When The Pager Goes Off Part 1

John woke slowly, disturbed by the latent buzz of his phone on vibrate. Funny how that noise was almost a ringtone unto itself.

Rolling over and checking his phone confirmed his suspicions: PagerDuty. Opening the message:

Alpha1: disk space full 95%

He crawled out of bed defiantly — to investigate something, that with a little proactive effort, he knew a computer could’ve fixed on its own.

He crawled out of bed, nostalgic for the days that Saturday mornings meant cartoons and breakfast cereal, not fixing something that a computer could do itself.

“Ugh, what a dumb thing to happen in this day and age, he had to be woken up for this?,” John could help muttering to himself “A disk full.” No sense in complaining about it though he decided, it was time to investigate.

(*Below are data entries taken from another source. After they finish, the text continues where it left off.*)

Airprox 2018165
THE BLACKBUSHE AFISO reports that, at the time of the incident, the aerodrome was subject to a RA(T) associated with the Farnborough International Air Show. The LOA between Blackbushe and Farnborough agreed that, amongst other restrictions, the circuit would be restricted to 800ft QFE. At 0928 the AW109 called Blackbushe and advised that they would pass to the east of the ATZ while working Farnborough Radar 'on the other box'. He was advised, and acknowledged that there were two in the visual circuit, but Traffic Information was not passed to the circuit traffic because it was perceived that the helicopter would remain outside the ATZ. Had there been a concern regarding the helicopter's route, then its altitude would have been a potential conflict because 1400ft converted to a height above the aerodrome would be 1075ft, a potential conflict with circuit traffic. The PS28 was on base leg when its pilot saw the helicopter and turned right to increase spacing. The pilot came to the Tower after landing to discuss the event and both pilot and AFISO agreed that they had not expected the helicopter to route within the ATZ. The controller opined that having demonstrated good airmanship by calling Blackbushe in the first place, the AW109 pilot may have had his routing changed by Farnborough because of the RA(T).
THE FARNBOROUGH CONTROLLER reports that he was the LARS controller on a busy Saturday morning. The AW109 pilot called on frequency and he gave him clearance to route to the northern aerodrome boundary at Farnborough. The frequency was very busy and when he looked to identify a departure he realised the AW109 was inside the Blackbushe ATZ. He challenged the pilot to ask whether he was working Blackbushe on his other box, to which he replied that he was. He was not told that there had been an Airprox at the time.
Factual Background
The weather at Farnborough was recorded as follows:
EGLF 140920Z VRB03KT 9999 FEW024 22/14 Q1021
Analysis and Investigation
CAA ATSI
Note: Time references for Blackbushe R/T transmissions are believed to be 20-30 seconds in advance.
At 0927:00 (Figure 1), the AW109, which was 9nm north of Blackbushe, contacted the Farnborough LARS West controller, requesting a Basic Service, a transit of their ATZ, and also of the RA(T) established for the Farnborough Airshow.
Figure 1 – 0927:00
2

John prepared himself for battle with the VPN. Doing the 2 factor auth ritual several times before appeasing the VPN.

Next, SSH’d into the server. Finally he could actually begin.

His first goal was to figure out what was causing this, looking in the PagerDuty alert logs, he could find no alerts since they’d finally enabled monitoring on this sort of thing 8 months ago.

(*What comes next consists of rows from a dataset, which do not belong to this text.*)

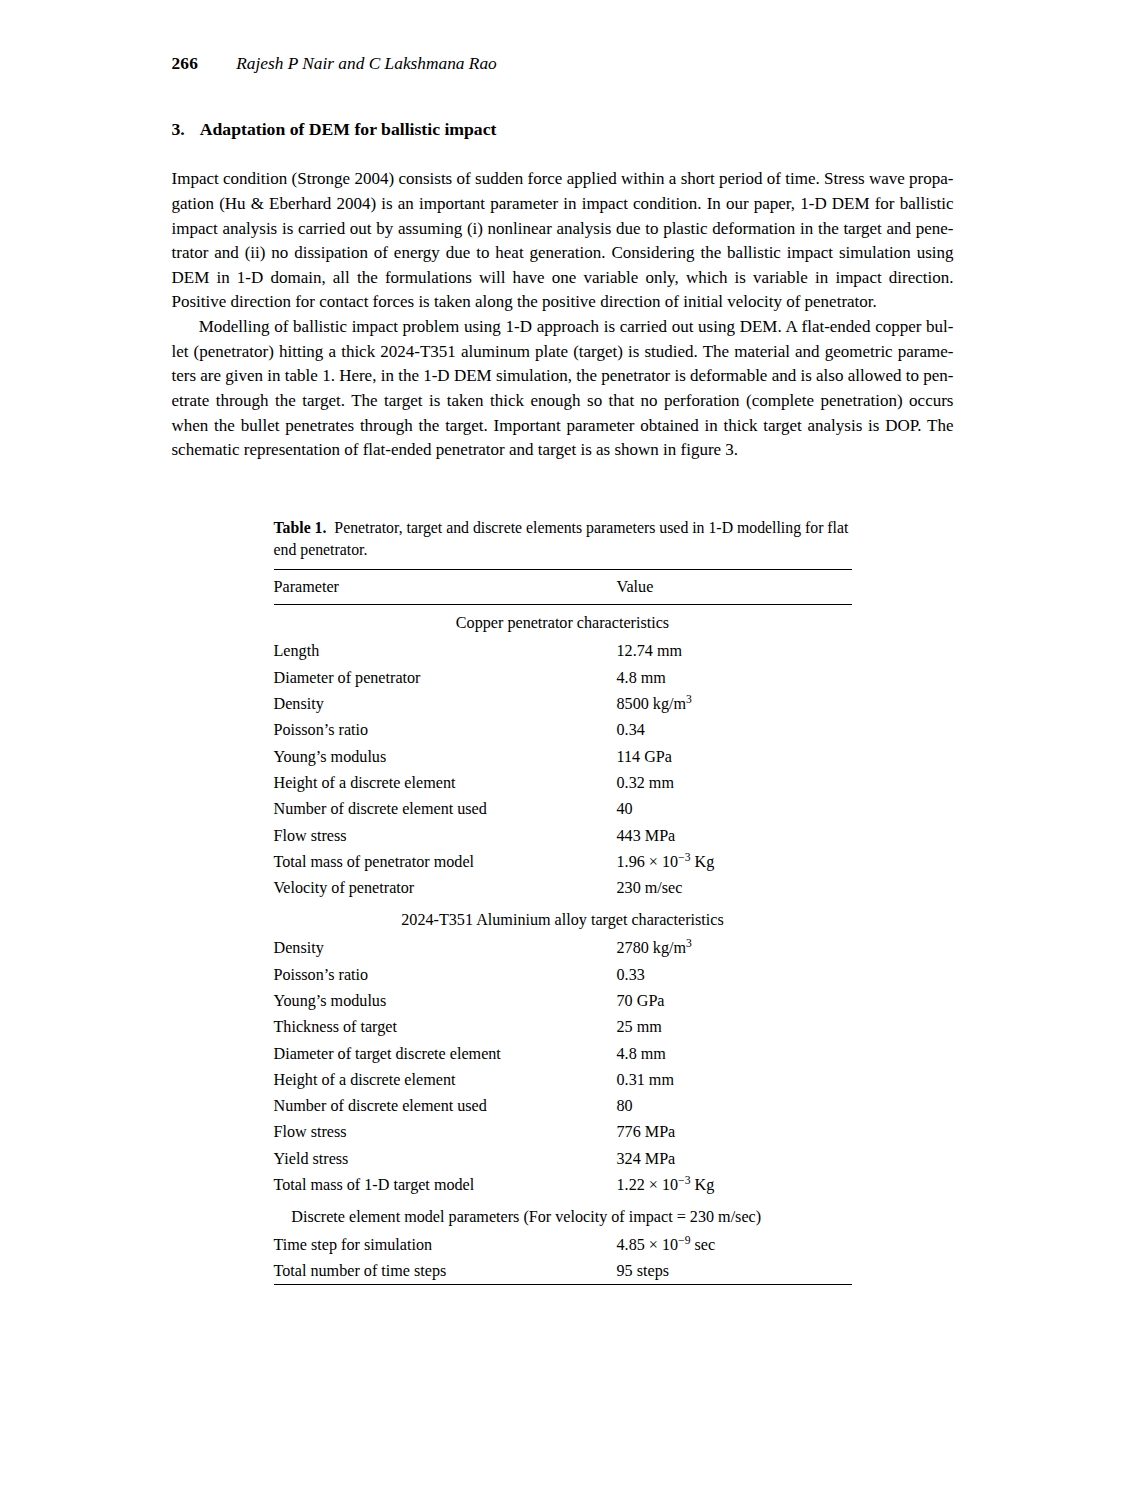266 Rajesh P Nair and C Lakshmana Rao
3. Adaptation of DEM for ballistic impact
Impact condition (Stronge 2004) consists of sudden force applied within a short period of time. Stress wave propagation (Hu & Eberhard 2004) is an important parameter in impact condition. In our paper, 1-D DEM for ballistic impact analysis is carried out by assuming (i) nonlinear analysis due to plastic deformation in the target and penetrator and (ii) no dissipation of energy due to heat generation. Considering the ballistic impact simulation using DEM in 1-D domain, all the formulations will have one variable only, which is variable in impact direction. Positive direction for contact forces is taken along the positive direction of initial velocity of penetrator.
Modelling of ballistic impact problem using 1-D approach is carried out using DEM. A flat-ended copper bullet (penetrator) hitting a thick 2024-T351 aluminum plate (target) is studied. The material and geometric parameters are given in table 1. Here, in the 1-D DEM simulation, the penetrator is deformable and is also allowed to penetrate through the target. The target is taken thick enough so that no perforation (complete penetration) occurs when the bullet penetrates through the target. Important parameter obtained in thick target analysis is DOP. The schematic representation of flat-ended penetrator and target is as shown in figure 3.
Table 1. Penetrator, target and discrete elements parameters used in 1-D modelling for flat end penetrator.
| Parameter | Value |
| Copper penetrator characteristics |
| Length | 12.74 mm |
| Diameter of penetrator | 4.8 mm |
| Density | 8500 kg/m 3 |
| Poisson’s ratio | 0.34 |
| Young’s modulus | 114 GPa |
| Height of a discrete element | 0.32 mm |
| Number of discrete element used | 40 |
| Flow stress | 443 MPa |
| Total mass of penetrator model | 1.96 × 10 −3 Kg |
| Velocity of penetrator | 230 m/sec |
| 2024-T351 Aluminium alloy target characteristics |
| Density | 2780 kg/m 3 |
| Poisson’s ratio | 0.33 |
| Young’s modulus | 70 GPa |
| Thickness of target | 25 mm |
| Diameter of target discrete element | 4.8 mm |
| Height of a discrete element | 0.31 mm |
| Number of discrete element used | 80 |
| Flow stress | 776 MPa |
| Yield stress | 324 MPa |
| Total mass of 1-D target model | 1.22 × 10 −3 Kg |
| Discrete element model parameters (For velocity of impact = 230 m/sec) |
| Time step for simulation | 4.85 × 10 −9 sec |
| Total number of time steps | 95 steps |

So, what happened today that finally tipped this over instead of any day in the previous 8 months?

“Well maybe there was a huge file somewhere,” John thought. He’d seen that before, some gigantic file that just grows and grows and grows like grey goo.

He always found it easier to find the largest directories first and then look in each one

He knew that it could also be a lot of small files too, which is why he liked starting with a directory hunt. If it was lots of small files or a few large ones, it wouldn’t matter as long as they were in the same place, we could find them.

John runs it as root to make sure that he is considering all of the directories on the filesystem, not just the ones his unprivileged SSH user can read.

sudo du -a / | sort -nr | head -n 10

John wasn’t great at these sorts of incantations, despite what his coworkers though, he’d simply used them a lot of the years so he didn’t need a mnemonic for the esoteric flags.

This one was a bit easier for him, he used sudo all the time and knew he’d have to use it to run as root here to make sure it checks all the files. He then took that and had it sorted based on the numeric value that du returned and in reverse order so he could see the largest. Since he was searching across the whole filesystem, he didn’t want to see everything, just the top 10 in the head of the list.

This gave him the largest 10 directories, from largest down. There wasn’t anything magical about 10, John just liked the round number and figured that for a disk space hunt it was a good place to start.

Exploring each directory, John then works to see what the largest files are in these 10 most wanted directories, running almost exactly the same command again, leaving out the directory so the current one is assumed:

sudo du -a | sort -nr | head -n 10

John starts a clock, the clock is ticking for him anyways, better to be aware of how much has passed.

There was a time when John thought that phrase meant he should feel under pressure, instead he’s now come to understand that he should relax and feel free to explore the environment, just budgeting reasonable amounts of time to do so.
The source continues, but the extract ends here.